(Material for this task)
☆ ☆ ☆ ☆
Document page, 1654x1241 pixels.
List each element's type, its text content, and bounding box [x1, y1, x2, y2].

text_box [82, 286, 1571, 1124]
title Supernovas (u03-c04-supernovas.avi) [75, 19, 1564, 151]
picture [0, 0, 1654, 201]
☆ ☆ ☆ ☆
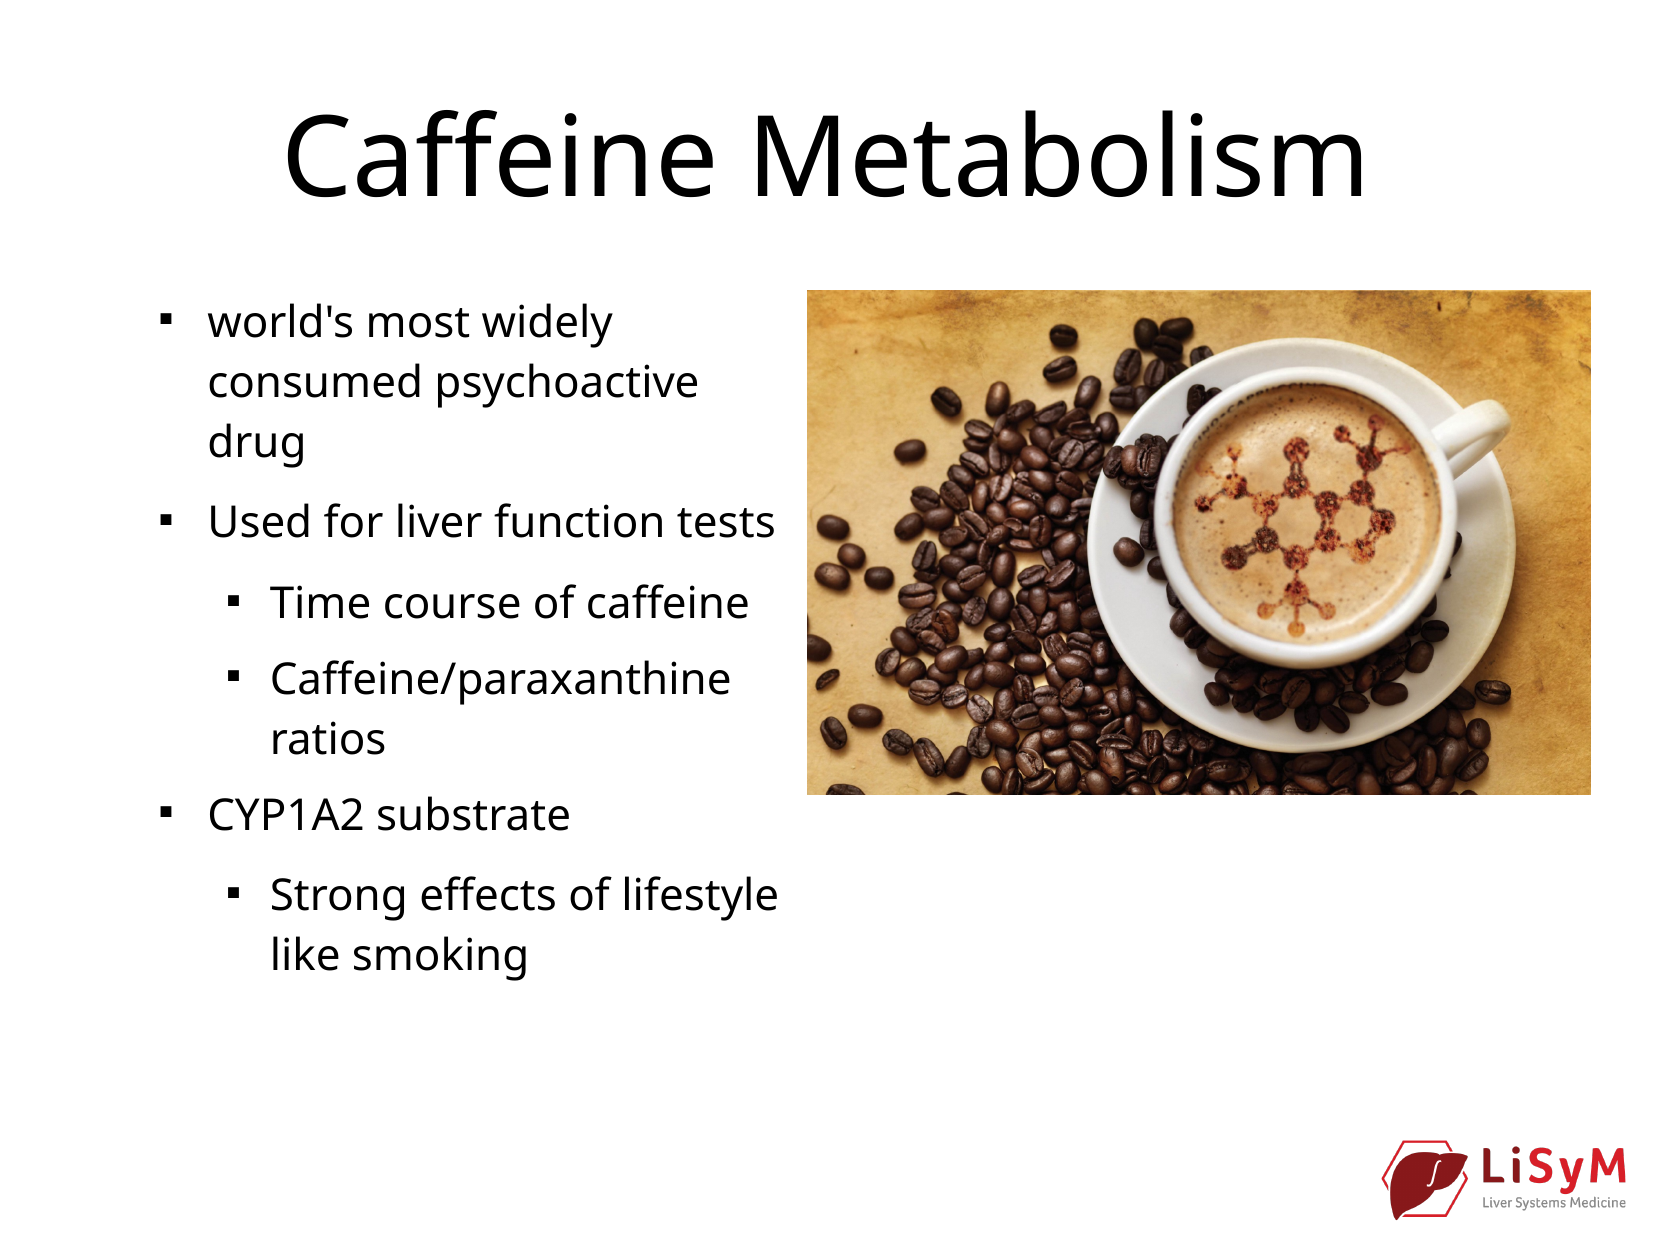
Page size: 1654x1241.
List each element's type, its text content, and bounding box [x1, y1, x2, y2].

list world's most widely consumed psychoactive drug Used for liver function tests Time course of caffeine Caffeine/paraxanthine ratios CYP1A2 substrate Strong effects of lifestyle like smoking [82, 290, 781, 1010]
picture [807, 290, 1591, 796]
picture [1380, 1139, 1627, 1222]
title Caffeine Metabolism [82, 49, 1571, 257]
☆ ☆ ☆ ☆
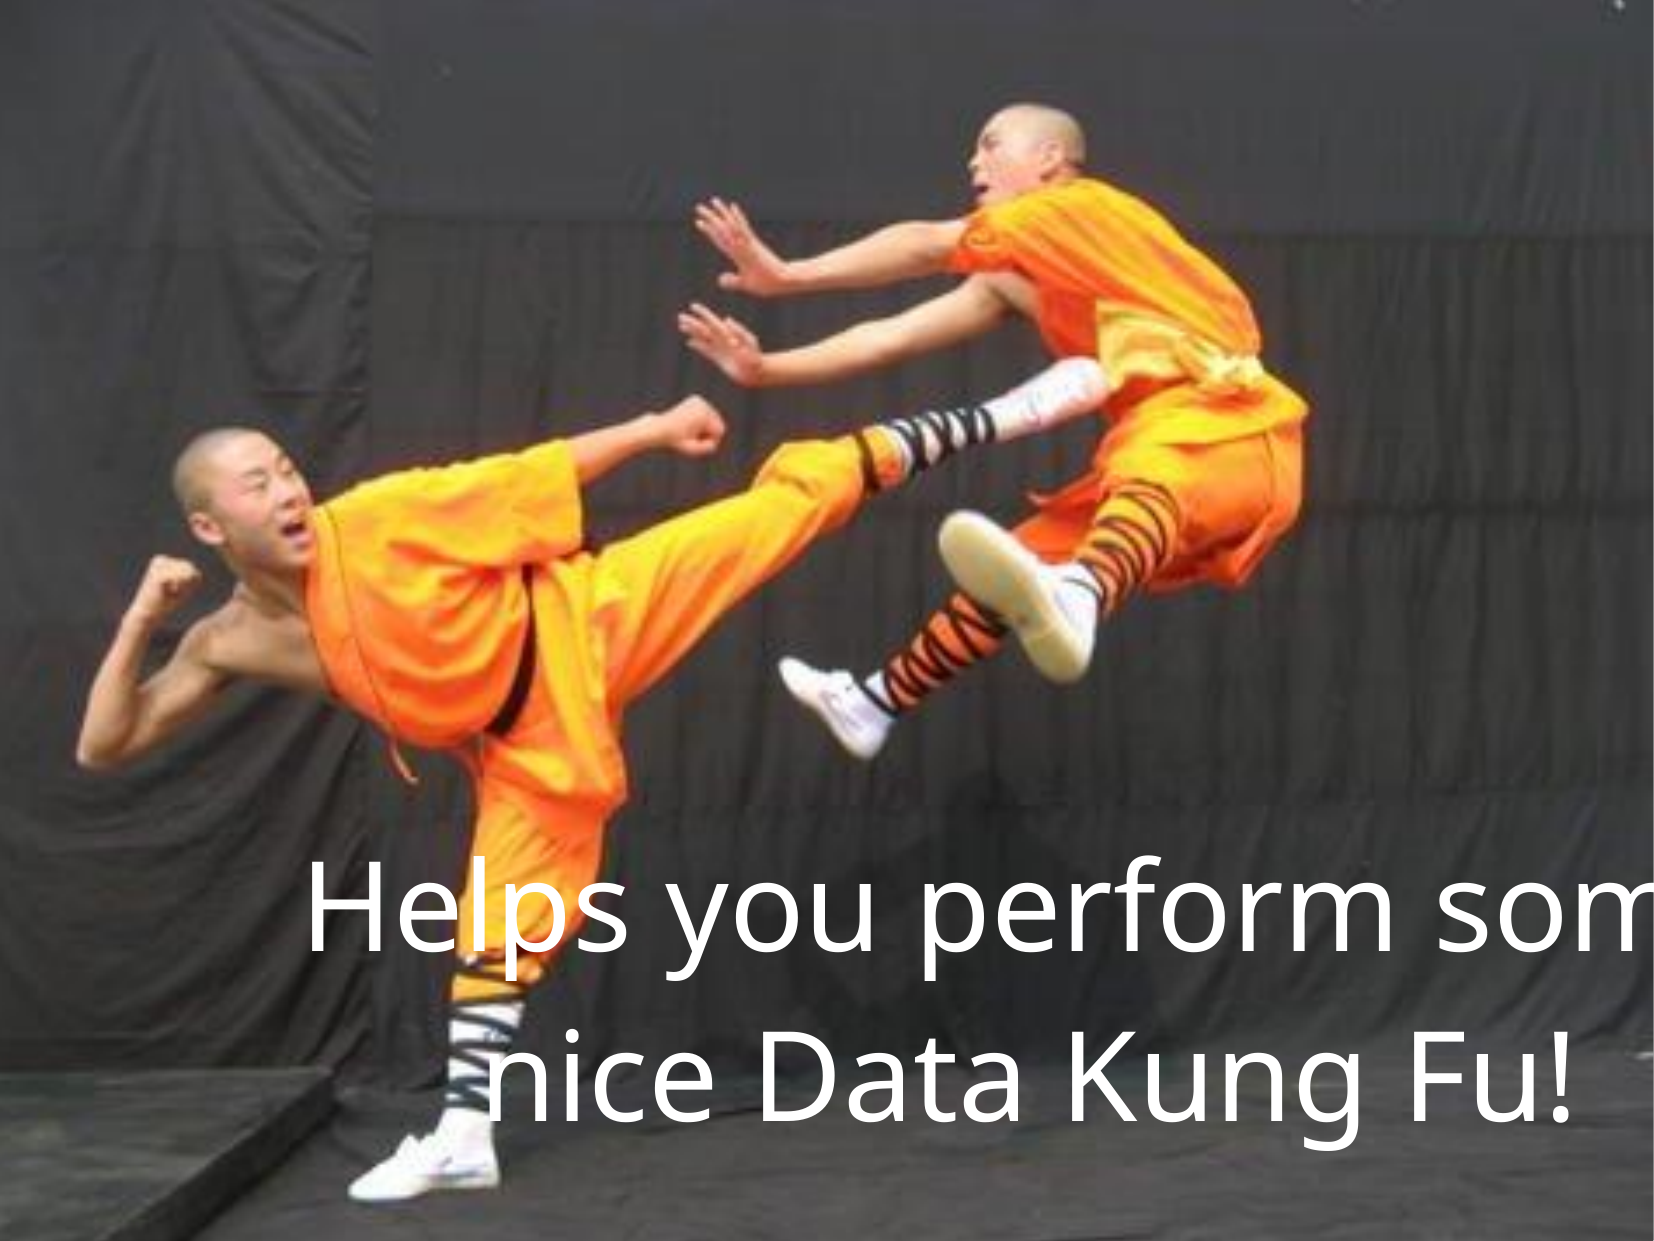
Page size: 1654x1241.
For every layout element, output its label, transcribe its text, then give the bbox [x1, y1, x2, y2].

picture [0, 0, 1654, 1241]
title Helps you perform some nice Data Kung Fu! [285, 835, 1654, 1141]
☆ ☆ ☆ ☆
(Problem to work on) Put the listing from the line with "Document page, 1654x1241 pixels." through the line with "picture [0, 0, 1654, 201]" into a two-column CSV with headers instruction and response. Give one row per instruction, and put each value in a single quoted field with its line breaks replaced by spaces.

(Solution below)
instruction,response
"Document page, 1654x1241 pixels. List each element's type, its text content, and bounding box [x1, y1, x2, y2].","text_box [82, 286, 1571, 1124] title Supernovas (u03-c04-supernovas.avi) [75, 19, 1564, 151] picture [0, 0, 1654, 201]"